• ACTIONS TO TAKE
1. In the stock-order text below, what happens to a limit order that does not execute because the stock never reaches the set price?
2. List every rupee price the stock-order text below gives for GMR Infra shares, with what each price is.

-------- PROVIDED TEXT

To trade in the stock market you have to place orders to execute the transactions. A stock market order is a request made by the investor to execute a buy or sell transaction at a given price in the market. You can place a stock order online or through the broker on a phone call.

In this article, you will learn about the different types of stock orders that you can place while purchasing or selling stocks in the stock market. In any type of order in the stock market, there would be two types of transactions. It would be either be a buy order or a sell order. A buy order comprises of purchasing the stock whereas a sell order comprises of selling the stock in the market.

5 Different Types of Stock Orders

Limit Order

Limit order is an order for buying and selling the shares at a specific price. With a limit order in place, you will not be able to purchase or sell stock at a price that is higher or lesser than the specified price. You must remember that there is no guarantee that your order will be executed in the limit order. Let us take an example to understand the concept of the limit order. Suppose you want to purchase the shares of GMR Infra at Rs. 20 and its current market price is Rs. 21, in such a situation you can place the order through limit order.

Using the limit order, you can set the purchase price at Rs. 20 and the purchase order will execute only when the price hits Rs. 20. Similarly, if you are holding GMR Infra shares and you want to sell them at Rs. 22, you can set the sell limit order at Rs. 22. Here your shares would be sold only when the share price touches Rs. 22, otherwise not. In case of the limit order, if the execution does not take place because the stock does not reach the specific price level, the order shall stand cancelled at the end of the day.

----------------
-------- SUPPLIED MATERIAL

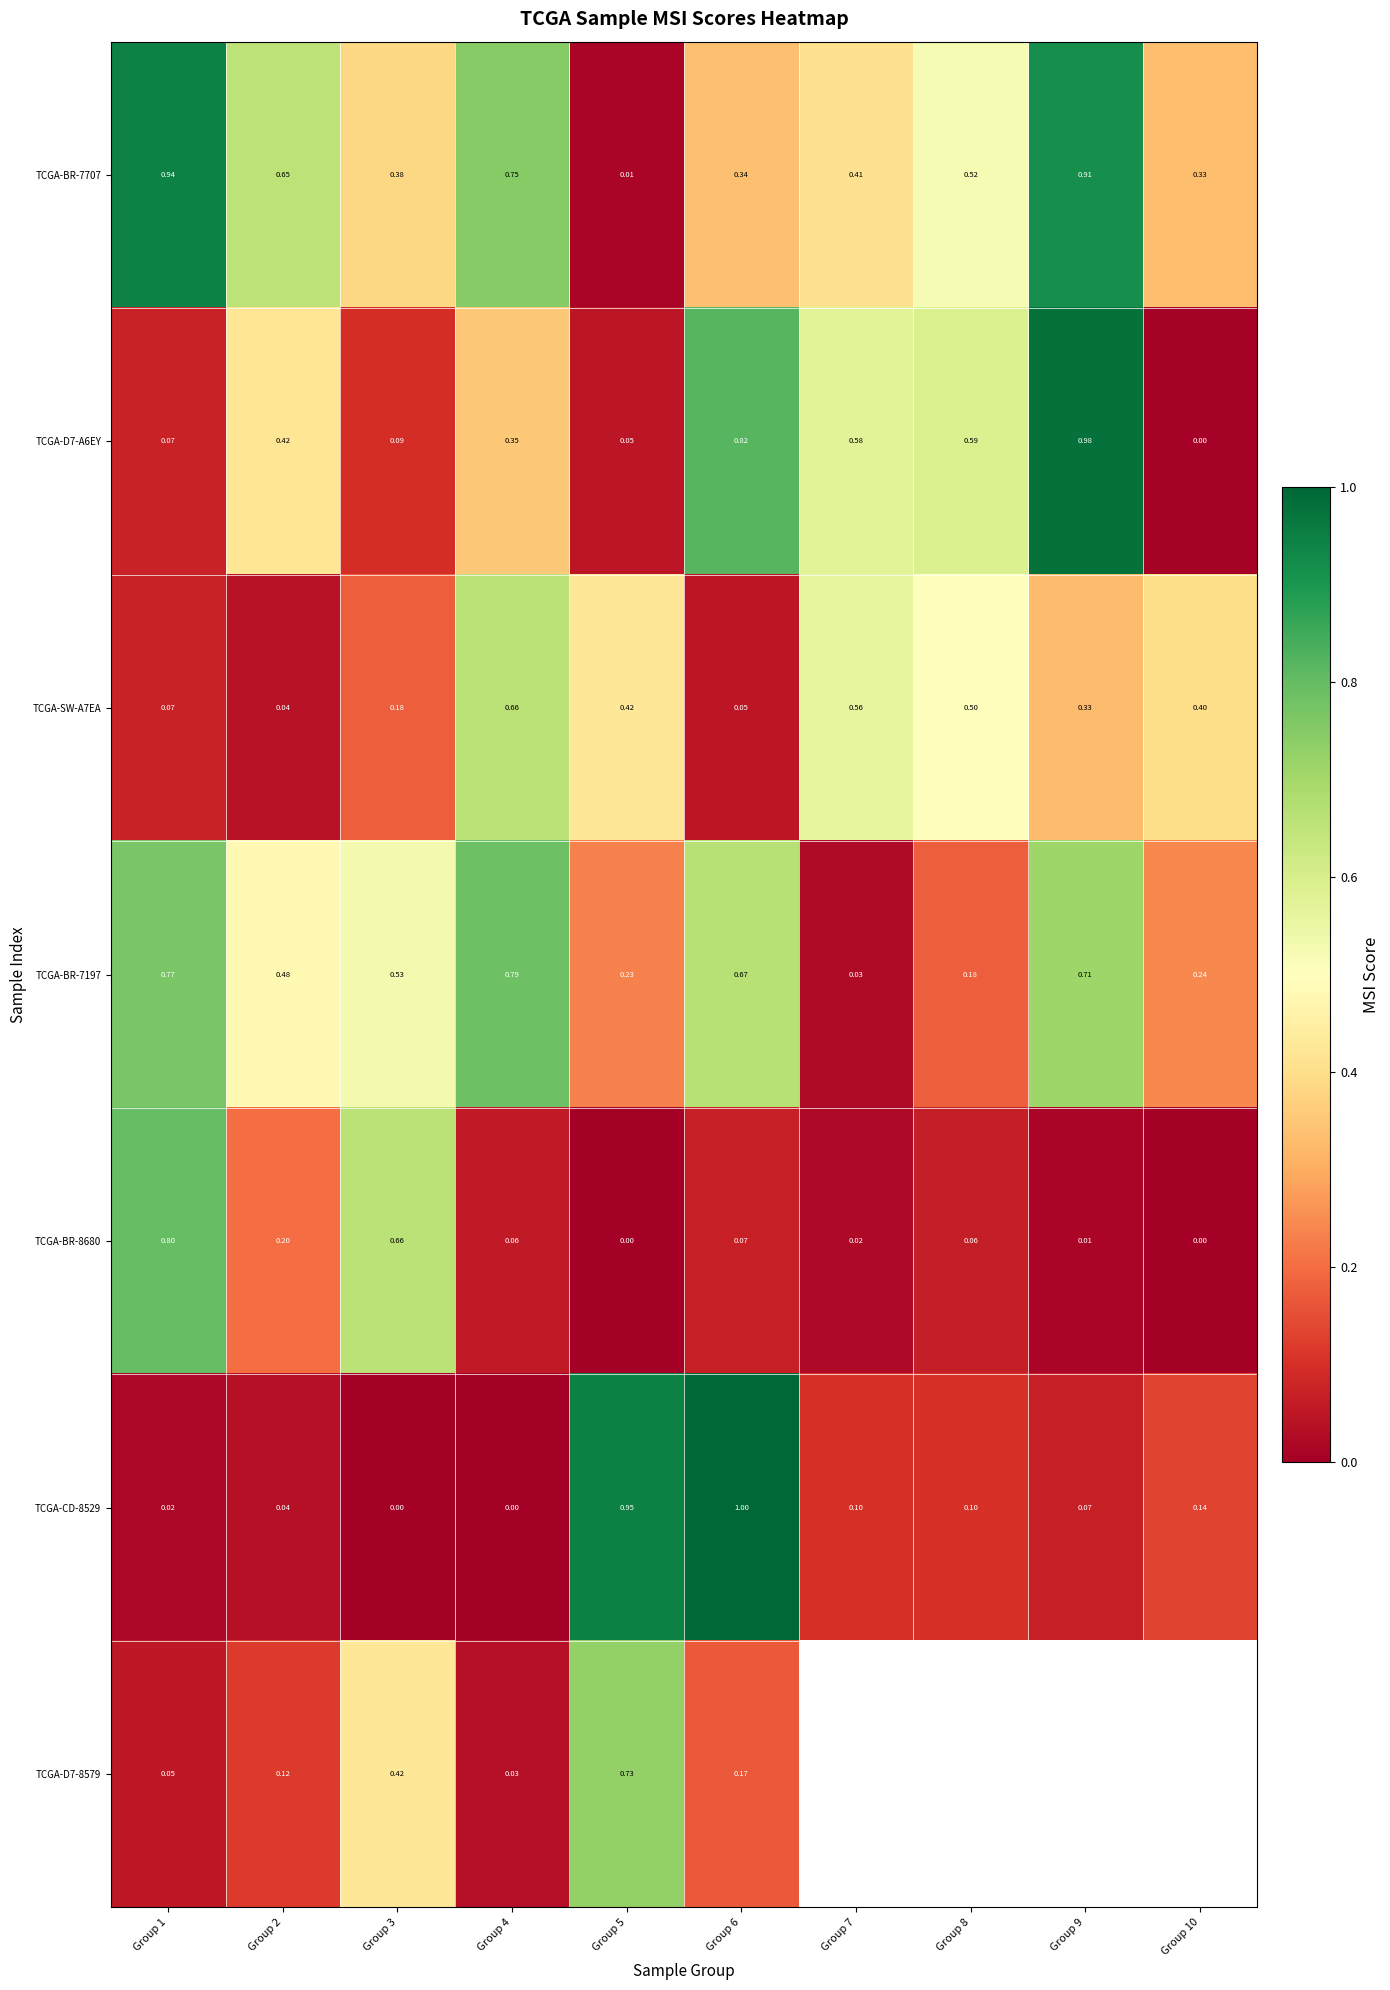

Which has a higher value, Group 5 or Group 2?

Group 2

----------------

• ANSWER SET
1. The order stands cancelled at the end of the day.

2.
- Rs. 20: the price at which you want to buy the shares, set as the purchase limit price
- Rs. 21: the current market price
- Rs. 22: the price at which you want to sell shares you hold, set as the sell limit price